The components model is called "csGARCH" by rugarch and the two extra parameters are called eta11 (ρ in my notation) and eta21 (φ).  A specification of it with a t distribution and just a constant mean is:

comtspec <- ugarchspec(mean.model=list(
  armaOrder=c(0,0)), distribution="std",
  variance.model=list(model="csGARCH"))

This specification is used like:

> spx.garct <- ugarchfit(comtspec, tail(spxret, 2000))
Warning message:
In .makefitmodel(garchmodel = "csGARCH", f = .csgarchLLH, T = T,  :
  NaNs produced

The warning message seems to be about:

> spx.garct@fit$condH
[1] NaN

I’m not sure what this is, but I suspect it isn’t a tragedy that we don’t have it.

The estimated coefficients and half-life are:

> coef(spx.garct)
          mu        omega       alpha1        beta1 
7.524949e-04 1.245354e-06 2.892064e-08 8.937168e-02 
       eta11        eta21        shape 
9.918261e-01 8.934750e-02 6.010112e+00 
> halflife(spx.garct)
Transitory  Permanent 
 0.2870233 84.4534694

Variance targeting seems not to be implemented (yet).

The specification for the garch(1,1) model with variance targeting is:

tvtspec <- ugarchspec(mean.model=list(
  armaOrder=c(0,0)), distribution="std",
  variance.model=list(model="sGARCH",
  variance.targeting=TRUE))

Prediction

Once the models are fit, you can predict.

spx.ctvolfore <- ugarchforecast(spx.garct, 
  n.ahead=20)@forecast$forecasts[[1]][, 'sigma'] *
  100 * sqrt(252)

spx.tvtvolfore <- ugarchforecast(spx.gartvt, 
  n.ahead=20)@forecast$forecasts[[1]][, 'sigma'] *
  100 * sqrt(252)

The structure of the forecast output is not exactly intuitive, but the str function is your friend.

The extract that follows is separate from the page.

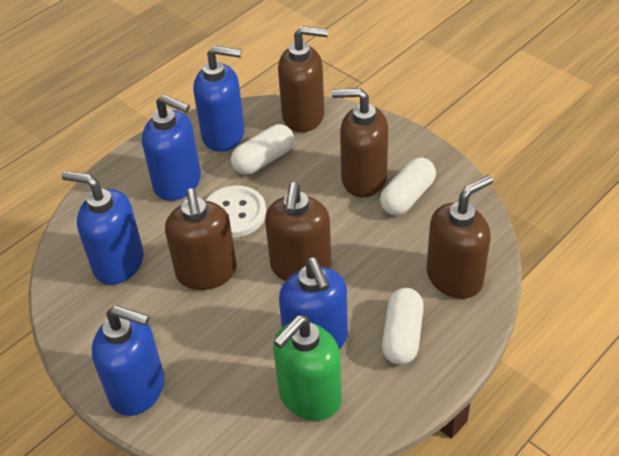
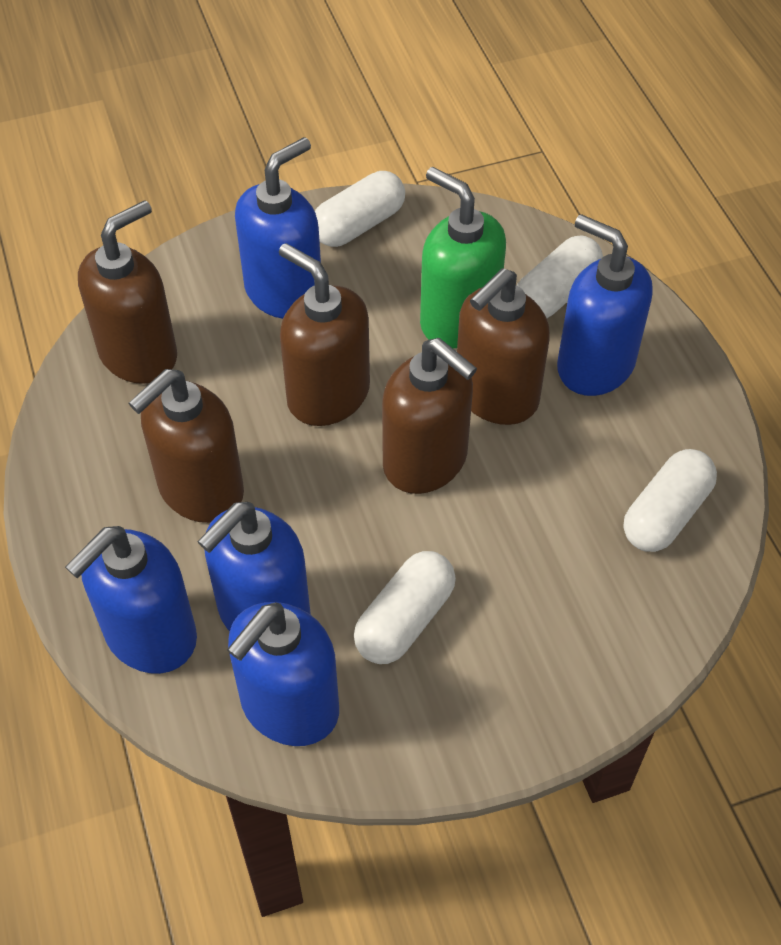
white button: [206,185,266,238] = 1 -> none = 0
white capsule: [231,124,294,175] [380,157,436,215] [382,288,424,365] = 3 -> [315,171,405,247] [354,551,456,664] [517,235,603,318] [624,449,717,552] = 4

Once we have the predicted volatility in hand, we can plot it.  The function to produce Figure 1 is:

  function (filename = "dailyvolpred.png") 
  {
    # placed in public domain 2012 by Burns Statistics

    if(length(filename)) {
      png(file=filename, width=512)
      par(mar=c(5,4, 3, 2) + .1)
    }
    plot(1:20, spx.tvtvolfore, type='l', lwd=3, 
         col="gold",
         xlab="Trading days after 2013-01-25",
         ylab="Daily volatility prediction")
    lines(1:20, spx.ctvolfore, type='l', 
         col='steelblue', lwd=3)
    if(length(filename)) {
      dev.off()
    }
  }

The function for Figure 2 is:

  function (filename = "volpredterm.png") 
  {
    # placed in public domain 2012 by Burns Statistics

    if(length(filename)) {
      png(file=filename, width=512)
      par(mar=c(5,4, 3, 2) + .1)
    }
    plot(1:20, sqrt(cumsum(spx.ctvolfore^2)/(1:20)),
         type='l', lwd=3, col="steelblue",
         xlab="Trading days after 2013-01-25",
         ylab="Volatility term structure")
    lines(1:20, sqrt(cumsum(spx.tvtvolfore^2)/(1:20)),
          type='l', col='gold', lwd=3)
    if(length(filename)) {
      dev.off()
    }
  }

The value for the mar parameter was intended to be:

c(5, 4, 0, 2) + .1

but somehow escaped notice until I was too lazy to change it.